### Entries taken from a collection
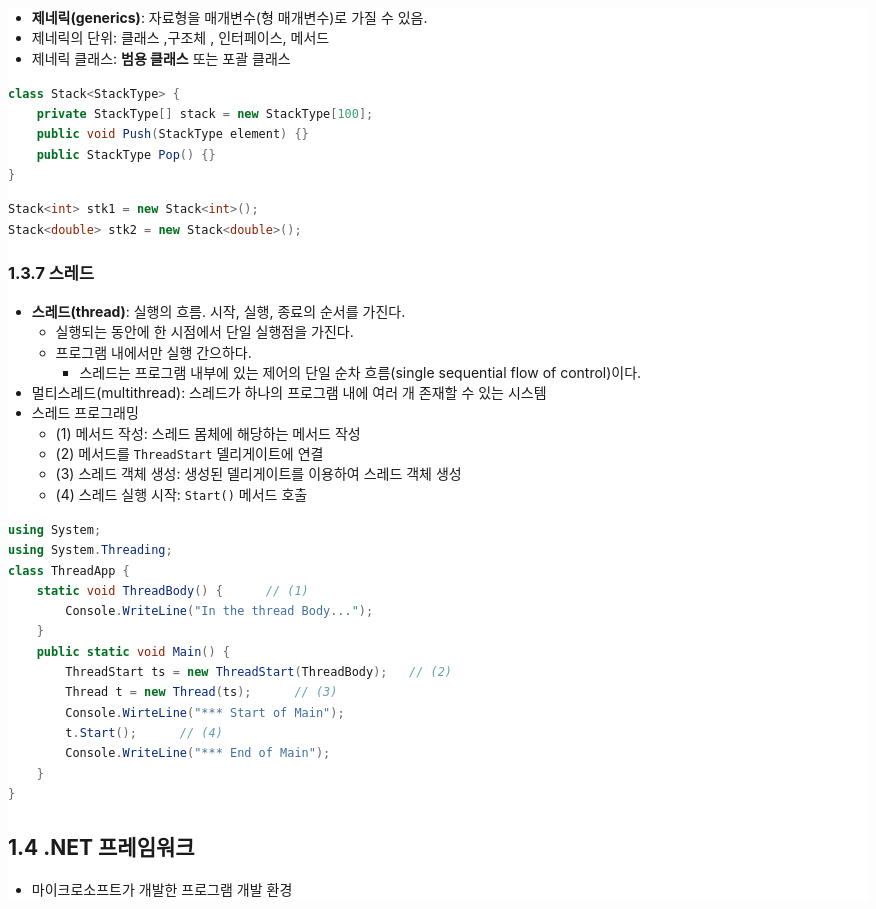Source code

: - **제네릭(generics)**: 자료형을 매개변수(형 매개변수)로 가질 수 있음.
- 제네릭의 단위: 클래스 ,구조체 , 인터페이스, 메서드
- 제네릭 클래스: **범용 클래스** 또는 포괄 클래스

```c#
class Stack<StackType> {
    private StackType[] stack = new StackType[100];
    public void Push(StackType element) {}
    public StackType Pop() {}
}
```

```c#
Stack<int> stk1 = new Stack<int>();
Stack<double> stk2 = new Stack<double>();
```



### 1.3.7 스레드

- **스레드(thread)**: 실행의 흐름. 시작, 실행, 종료의 순서를 가진다.
  - 실행되는 동안에 한 시점에서 단일 실행점을 가진다.
  - 프로그램 내에서만 실행 간으하다.
    - 스레드는 프로그램 내부에 있는 제어의 단일 순차 흐름(single sequential flow of control)이다.
- 멀티스레드(multithread): 스레드가 하나의 프로그램 내에 여러 개 존재할 수 있는 시스템
- 스레드 프로그래밍
  - (1) 메서드 작성: 스레드 몸체에 해당하는 메서드 작성
  - (2) 메서드를 `ThreadStart` 델리게이트에 연결
  - (3) 스레드 객체 생성: 생성된 델리게이트를 이용하여 스레드 객체 생성
  - (4) 스레드 실행 시작: `Start()` 메서드 호출

```c#
using System;
using System.Threading;
class ThreadApp {
    static void ThreadBody() {		// (1)
        Console.WriteLine("In the thread Body...");
    }
    public static void Main() {
        ThreadStart ts = new ThreadStart(ThreadBody);	// (2)
        Thread t = new Thread(ts);		// (3)
        Console.WirteLine("*** Start of Main");
        t.Start();		// (4)
        Console.WriteLine("*** End of Main");
    }
}
```



## 1.4 .NET 프레임워크

- 마이크로소프트가 개발한 프로그램 개발 환경

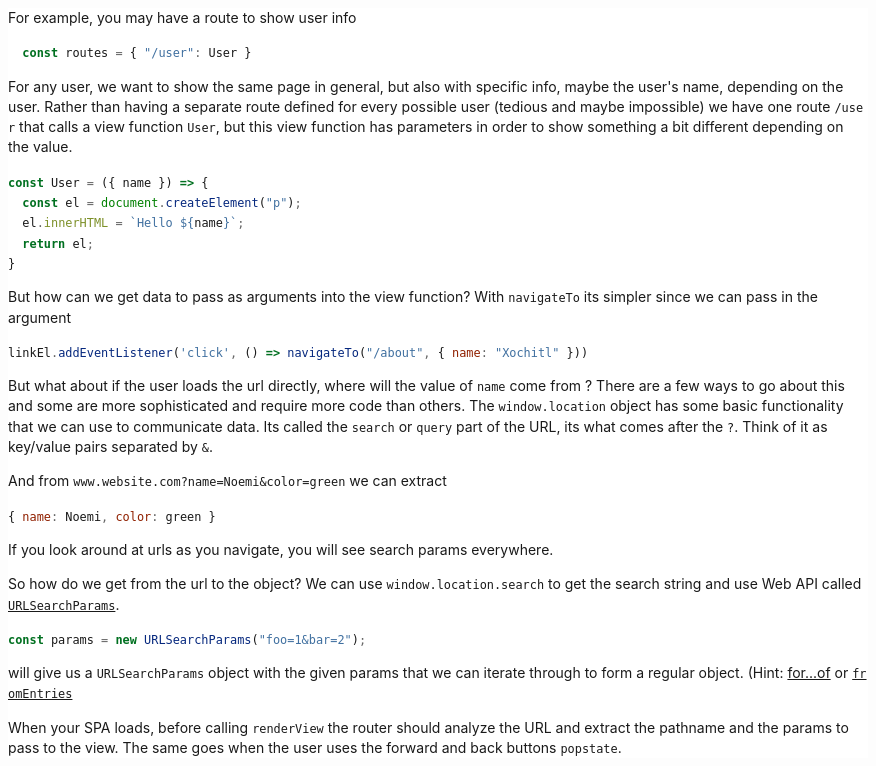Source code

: For example, you may have a route to show user info 

```js
  const routes = { "/user": User }
```
For any user, we want to show the same page in general, but also with specific info, maybe the user's name,
depending on the user. Rather than having a separate route defined for every possible user 
(tedious and maybe impossible) we have one route `/user` that calls a view function `User`, but this view 
function has parameters in order to show something a bit different depending on the value. 

```js
const User = ({ name }) => {
  const el = document.createElement("p");
  el.innerHTML = `Hello ${name}`;
  return el;
}
```

But how can we get data to pass as arguments into the view function? 
With `navigateTo` its simpler since we can pass in the argument

```js
linkEl.addEventListener('click', () => navigateTo("/about", { name: "Xochitl" }))
```

But what about if the user loads the url directly, where will the value of `name` come from ?
There are a few ways to go about this and some are more sophisticated and require more code than others.
The `window.location` object has some basic functionality that we can use to communicate data.
Its called the `search` or `query` part of the URL, its what comes after the `?`.
Think of it as key/value pairs separated by `&`.

And from `www.website.com?name=Noemi&color=green` we can extract

```js
{ name: Noemi, color: green }
```

If you look around at urls as you navigate, you will see search params everywhere.

So how do we get from the url to the object?
We can use `window.location.search` to get the search string and use Web API called
[`URLSearchParams`](https://developer.mozilla.org/en-US/docs/Web/API/URLSearchParams).

```js
const params = new URLSearchParams("foo=1&bar=2");
```
will give us a `URLSearchParams` object with the given params that we can iterate through to form a 
regular object. (Hint: [for...of](https://developer.mozilla.org/en-US/docs/Web/JavaScript/Reference/Statements/for...of) or
 [`fromEntries`](https://developer.mozilla.org/es/docs/Web/JavaScript/Reference/Global_Objects/Object/fromEntries)

When your SPA loads, before calling `renderView` the router should analyze the URL and 
extract the pathname and the params to pass to the view. The same goes when the user
uses the forward and back buttons `popstate`.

### What to do
Across the data, pull every line containing the string "Noemi".

### Solution to this problem
And from `www.website.com?name=Noemi&color=green` we can extract
{ name: Noemi, color: green }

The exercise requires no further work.